Work request ->
Could you extract, without any change, the lines in the records below that begin at the line containing "Utilisez les procédures" and run through the end of the records? Include that first line.

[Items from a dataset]

········

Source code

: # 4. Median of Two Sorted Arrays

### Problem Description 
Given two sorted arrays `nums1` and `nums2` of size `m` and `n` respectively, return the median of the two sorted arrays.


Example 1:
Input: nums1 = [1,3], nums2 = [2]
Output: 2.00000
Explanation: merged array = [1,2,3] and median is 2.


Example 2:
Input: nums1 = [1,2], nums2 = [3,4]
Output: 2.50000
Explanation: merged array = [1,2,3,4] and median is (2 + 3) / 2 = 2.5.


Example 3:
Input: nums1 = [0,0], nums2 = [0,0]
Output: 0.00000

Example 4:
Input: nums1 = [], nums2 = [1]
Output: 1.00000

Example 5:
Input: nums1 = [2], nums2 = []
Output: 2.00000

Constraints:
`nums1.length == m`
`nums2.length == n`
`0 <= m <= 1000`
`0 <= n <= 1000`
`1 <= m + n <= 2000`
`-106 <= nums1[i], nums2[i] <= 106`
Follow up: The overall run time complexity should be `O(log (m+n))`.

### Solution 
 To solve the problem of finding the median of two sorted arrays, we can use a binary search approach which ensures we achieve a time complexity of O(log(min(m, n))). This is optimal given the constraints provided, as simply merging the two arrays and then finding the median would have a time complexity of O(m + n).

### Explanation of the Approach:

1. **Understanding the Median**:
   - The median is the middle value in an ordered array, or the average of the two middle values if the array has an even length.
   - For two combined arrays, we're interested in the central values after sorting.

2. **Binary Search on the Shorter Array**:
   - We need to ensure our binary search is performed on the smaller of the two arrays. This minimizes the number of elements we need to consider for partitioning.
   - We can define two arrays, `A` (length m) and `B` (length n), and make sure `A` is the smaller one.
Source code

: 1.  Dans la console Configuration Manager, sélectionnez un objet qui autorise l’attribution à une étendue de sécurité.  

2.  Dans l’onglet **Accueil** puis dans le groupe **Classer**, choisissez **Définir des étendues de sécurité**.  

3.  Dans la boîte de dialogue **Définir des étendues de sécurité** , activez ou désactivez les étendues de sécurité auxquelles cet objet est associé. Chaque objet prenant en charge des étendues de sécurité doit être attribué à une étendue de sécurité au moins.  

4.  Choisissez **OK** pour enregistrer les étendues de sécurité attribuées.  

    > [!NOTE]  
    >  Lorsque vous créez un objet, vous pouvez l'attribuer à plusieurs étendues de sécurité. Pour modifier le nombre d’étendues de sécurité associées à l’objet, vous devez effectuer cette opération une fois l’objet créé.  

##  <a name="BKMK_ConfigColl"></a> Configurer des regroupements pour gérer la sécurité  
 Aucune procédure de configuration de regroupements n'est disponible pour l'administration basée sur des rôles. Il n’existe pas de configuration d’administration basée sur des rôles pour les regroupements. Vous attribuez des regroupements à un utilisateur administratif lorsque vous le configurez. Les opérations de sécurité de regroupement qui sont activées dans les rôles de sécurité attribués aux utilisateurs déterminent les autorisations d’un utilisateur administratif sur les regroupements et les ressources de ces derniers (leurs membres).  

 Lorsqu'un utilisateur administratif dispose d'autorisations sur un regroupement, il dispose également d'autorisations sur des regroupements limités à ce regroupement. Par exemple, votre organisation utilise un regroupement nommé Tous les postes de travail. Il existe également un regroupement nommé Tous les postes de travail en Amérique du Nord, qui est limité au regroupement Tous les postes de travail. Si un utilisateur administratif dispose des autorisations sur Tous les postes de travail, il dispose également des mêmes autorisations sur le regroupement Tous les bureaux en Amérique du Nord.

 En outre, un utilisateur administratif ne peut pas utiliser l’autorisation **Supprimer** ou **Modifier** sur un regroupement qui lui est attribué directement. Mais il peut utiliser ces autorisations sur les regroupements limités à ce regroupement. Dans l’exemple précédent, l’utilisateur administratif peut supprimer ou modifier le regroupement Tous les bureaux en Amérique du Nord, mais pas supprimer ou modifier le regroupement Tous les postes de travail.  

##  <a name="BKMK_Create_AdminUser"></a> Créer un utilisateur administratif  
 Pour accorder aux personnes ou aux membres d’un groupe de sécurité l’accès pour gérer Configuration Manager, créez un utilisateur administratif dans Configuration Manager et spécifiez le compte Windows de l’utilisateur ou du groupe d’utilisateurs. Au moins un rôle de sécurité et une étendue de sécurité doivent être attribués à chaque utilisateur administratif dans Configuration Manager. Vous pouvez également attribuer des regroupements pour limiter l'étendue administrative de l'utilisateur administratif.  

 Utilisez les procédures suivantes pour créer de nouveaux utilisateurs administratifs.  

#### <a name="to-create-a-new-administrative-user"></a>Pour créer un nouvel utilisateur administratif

········

The completed task ->
 Utilisez les procédures suivantes pour créer de nouveaux utilisateurs administratifs.  

#### <a name="to-create-a-new-administrative-user"></a>Pour créer un nouvel utilisateur administratif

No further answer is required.